I’m spiraling now, grasping for anything that might convince her. “Buy a fucking drug test. Piss test, blood test, hair test whatever you want. I’ll pay for it. I’ll take it right fucking now!”

“A drug test?” She stares at me like I’ve lost my mind. “You think you can manipulate me into buying fucking drug tests? No. This is about trust, Slater. This is about you promising me something and then me finding out it was bullshit.”

“It wasn’t bullshit! I gave you what I remembered—”

“What you remembered?” Her voice rises to a near-shriek. “These aren’t car keys, Slater! These are drugs! Addictive fuckingsubstances that you apparently scatter around your house like Easter eggs!”

“I know how this looks—”

“Do you? Do you really?” She’s pacing now, her hands shaking with fury. “Because from where I’m standing, it looks like you played me. Made me think you were actually falling for me while you kept your backup stash for when things got hard.”

“That’s not—”

“What the fuck is it then!” She stops pacing, fixing me with a stare that cuts straight through me. “The last time you took these… it was because we got into a fight, Slater. You went and got drunk and then high as a fucking kite because I hurt your feelings. And now you want me to believe you’ve magically found the willpower to stay clean?”

The reminder of that night—of how badly I fucked up, how close I came to losing her—makes my chest tight with shame and anger.

“I haven’t touched anything since then,” I say through gritted teeth. “Not one fucking pill. And I’m not going to, even after this fight.
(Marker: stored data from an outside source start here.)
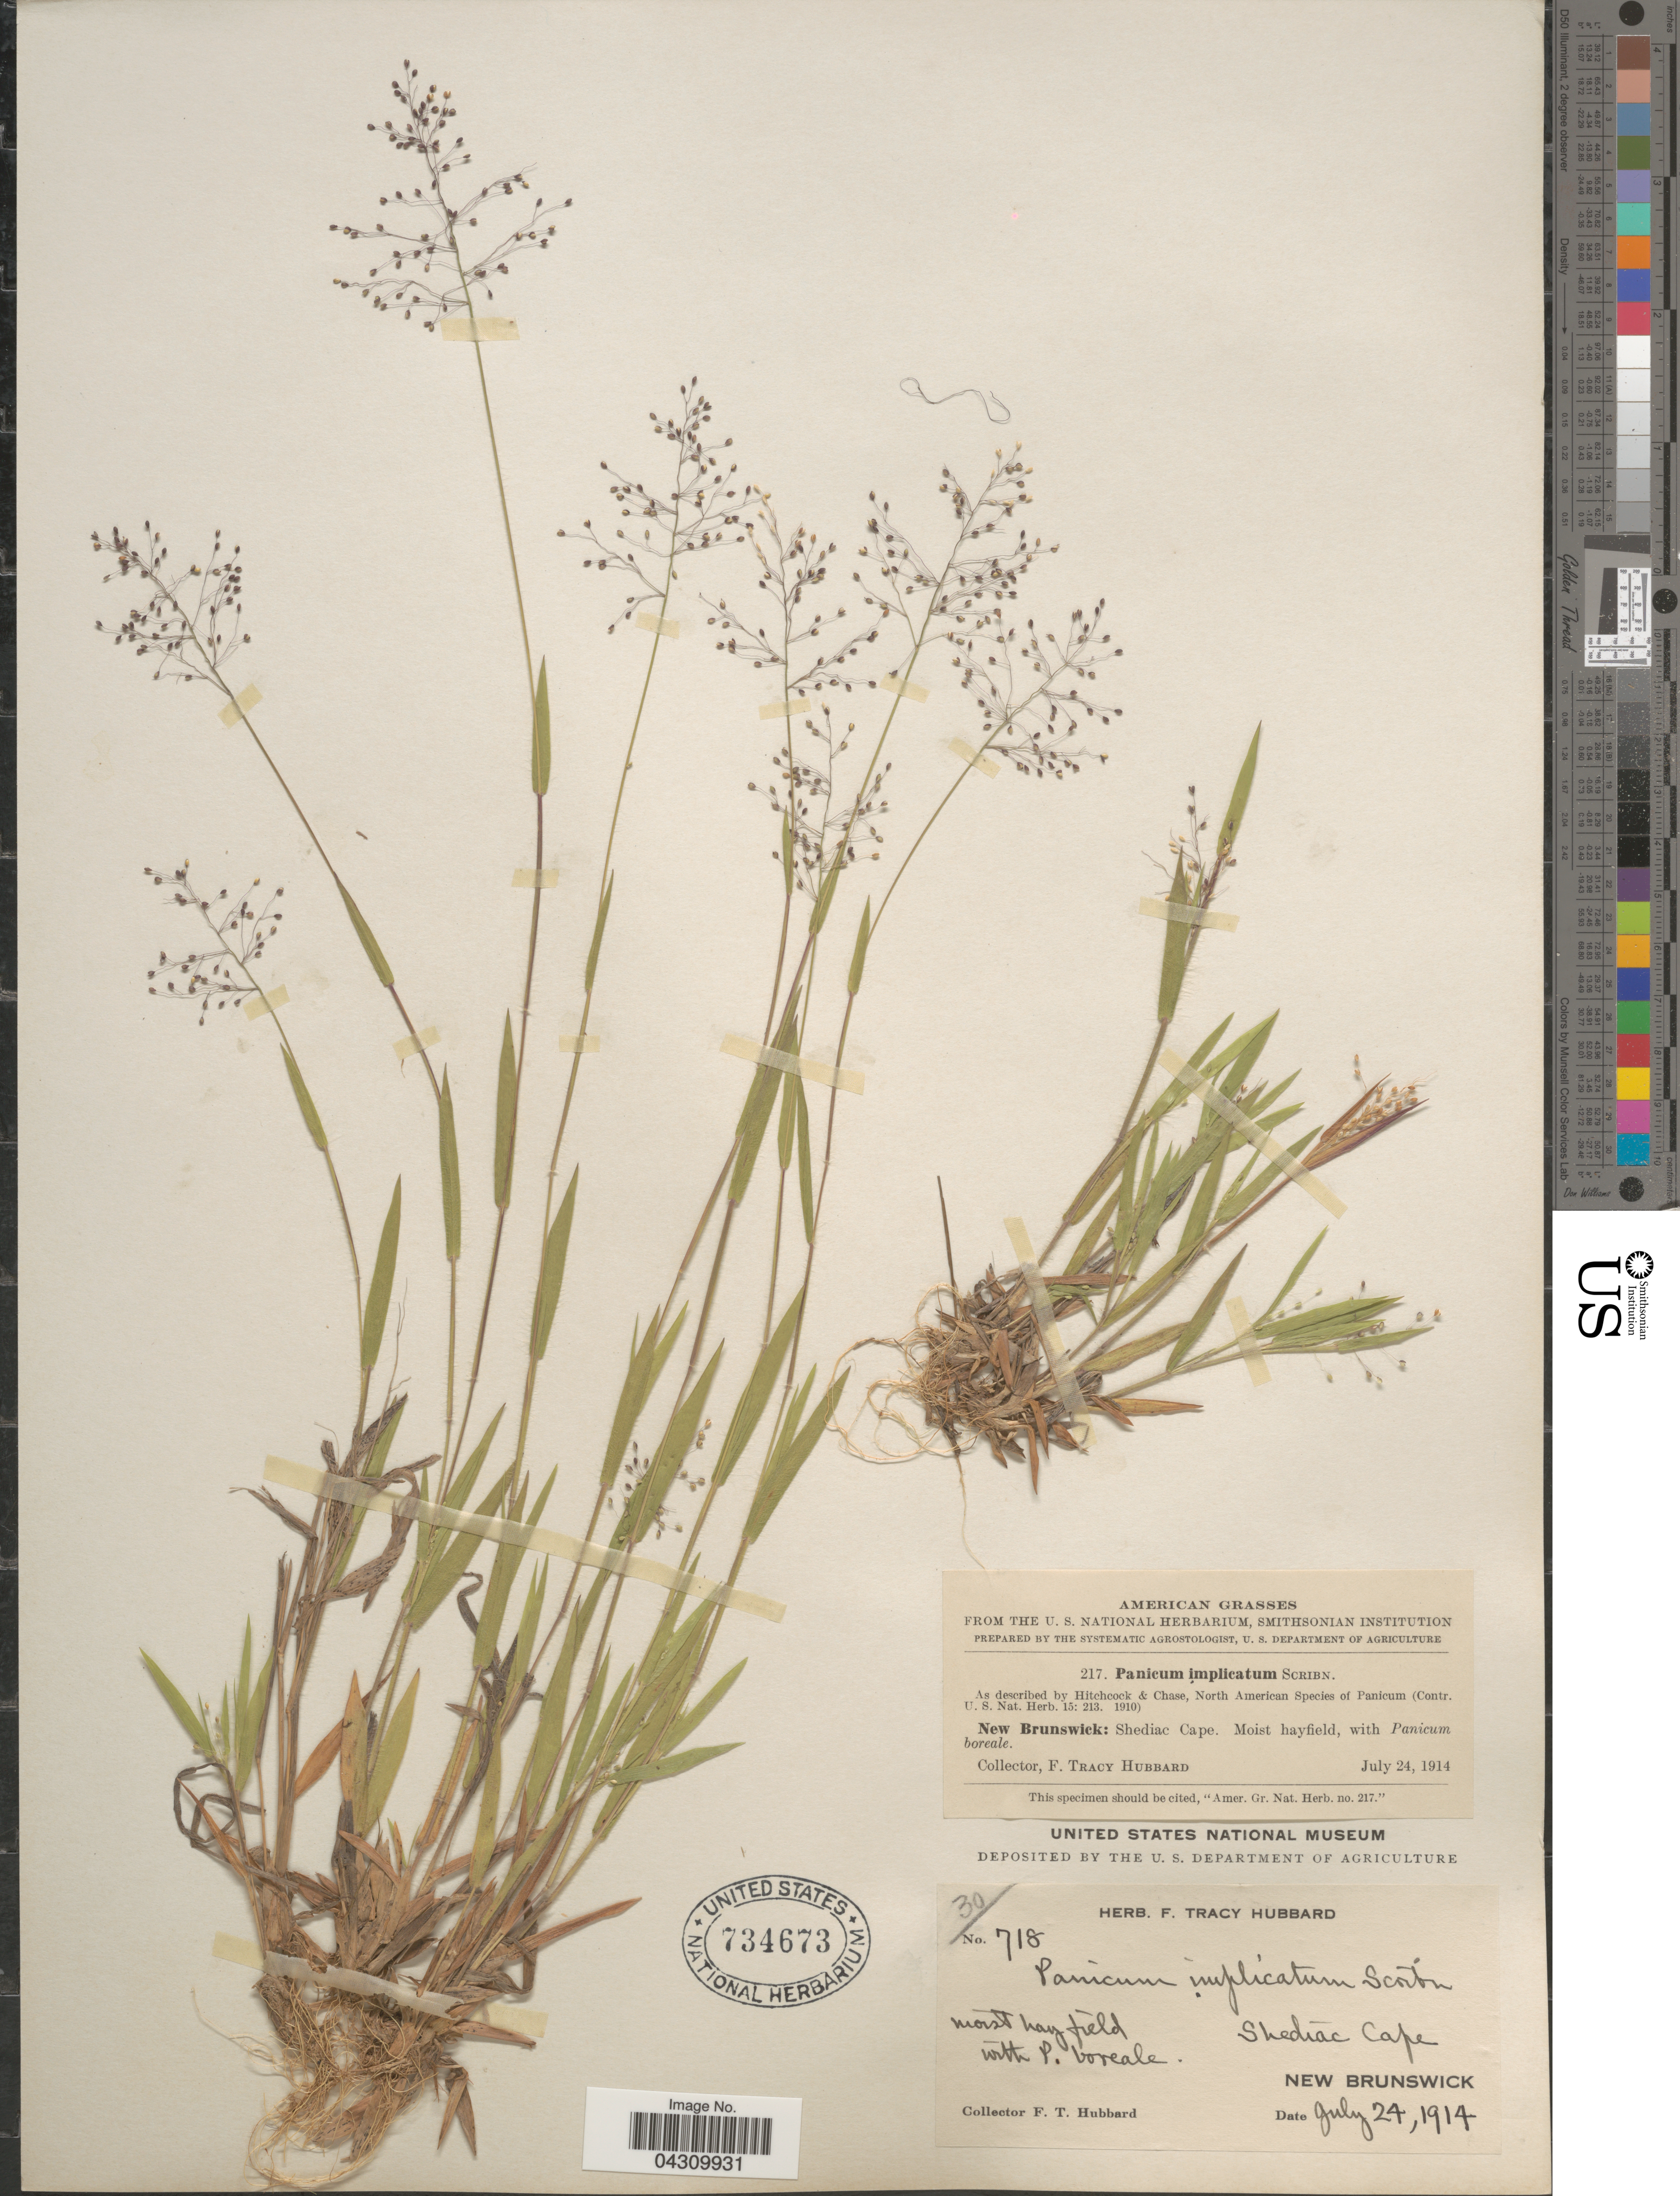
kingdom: Plantae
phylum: Tracheophyta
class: Liliopsida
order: Poales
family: Poaceae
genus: Dichanthelium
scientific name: Dichanthelium acuminatum var. acuminatum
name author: (Sw.) Gould & C.A. Clark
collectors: F. T. Hubbard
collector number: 718/217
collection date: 1914-07-24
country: Canada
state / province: New Brunswick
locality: Shediac Cape.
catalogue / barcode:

I just need you to calm down and talk to me.”

“Talk to you?” she mocks, laughing cynically to herself.

“You know I’d lose everything, right?” The words rip out of me raw and desperate. “Hockey, my scholarship, my entire fucking life!You!Do you think I’m stupid enough to throw that away for some fucking pills?”

“I think you’re an addict!” she screams back. “I think addicts do stupid shit all the time because that’s what addiction is!”

The word hangs between us like a curse.Addict. She called me a fucking addict, and the worst part is she’s not wrong. I am exactly as she says—someone who hides drugs around his house and then forgets about them, someone who pops pills when life gets overwhelming, someone who lies even when he doesn’t mean to.

“You don’t understand,” I say, my voice hoarse. “You don’t know what it’s like—”

“To be an addict? You’re right, I don’t.” Her eyes are bright with unshed tears. “This is bullshit.”

“It’s not bullshit, Sage. You’re upset about something from my fucking past, and I get it. I’m not getting high though. I would lose everything I worked my ass off for. I wouldn’t fucking do that. If it makes you feel any better, they have routine drug tests for me for hockey. I promise on my life I’m clean.”

She stares at me for a long moment, and then something shifts. Her shoulders drop the tension, her face softening as what I’m saying finally registers.

“Is that why you’re so on edge all the time?” she asks quietly.